I don't think I've overlooked something here, but let me talk through it one more time. The payload packet is always at least 13 bytes (so "uint8_t payload" is the right size). But there could be between 0 and name_len more bytes of ASCII name data (so actually "uint8_t payload[13 + name_len];" is the right size). The memcpy call doesn't include the null terminator, but only the number of actual ASCII character bytes. The payload byte (the 13th byte) contains the name length, and the remaining bytes (if any) are the actual name. There should be enough memory allocated in every case. I think.

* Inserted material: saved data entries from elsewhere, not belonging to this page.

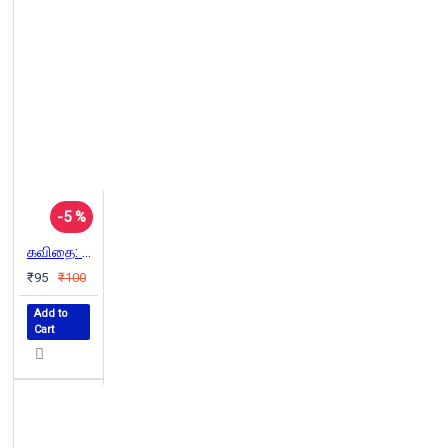
-5 %
கவிதை: இன்று முதல் அன்று வரை
₹95
₹100
Add to
Cart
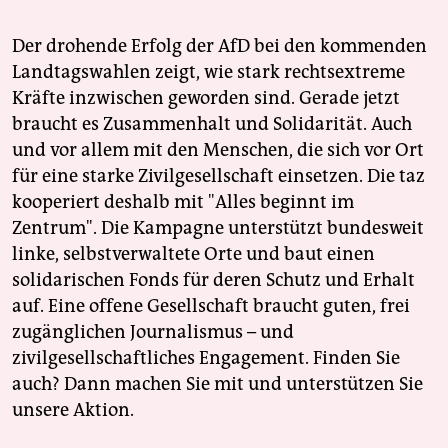
Der drohende Erfolg der AfD bei den kommenden
Landtagswahlen zeigt, wie stark rechtsextreme
Kräfte inzwischen geworden sind. Gerade jetzt
braucht es Zusammenhalt und Solidarität. Auch
und vor allem mit den Menschen, die sich vor Ort
für eine starke Zivilgesellschaft einsetzen. Die taz
kooperiert deshalb mit "Alles beginnt im
Zentrum". Die Kampagne unterstützt bundesweit
linke, selbstverwaltete Orte und baut einen
solidarischen Fonds für deren Schutz und Erhalt
auf. Eine offene Gesellschaft braucht guten, frei
zugänglichen Journalismus – und
zivilgesellschaftliches Engagement. Finden Sie
auch? Dann machen Sie mit und unterstützen Sie
unsere Aktion.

The code as it exists on Github right now reliably demonstrates the issue on my hardware. I can currently make it happen every single time I run a device inquiry ("kg_cmd_bluetooth_discover(10);"). Note that this code now has all of the following:
- Explicit function pointer initialization to 0
- Explicit pointer comparison to 0 in conditional statement on line 1108
- Braces around the "if" statement's conditional block
I have noticed that setting name_len to 0 regardless of what is actually in friendly_name appears to get avoid the freeze condition. However, adding debug serial output that spits out the value of name_len to verify that it is correct (which it is) also avoids the freeze condition, despite the fact that in that test case name_len is left alone and not set to 0. The presence of the debug output alone prevents the issue from occurring. Argh.
I will keep trying different modifications and tracing backwards to see where I might be overflowing a buffer or something.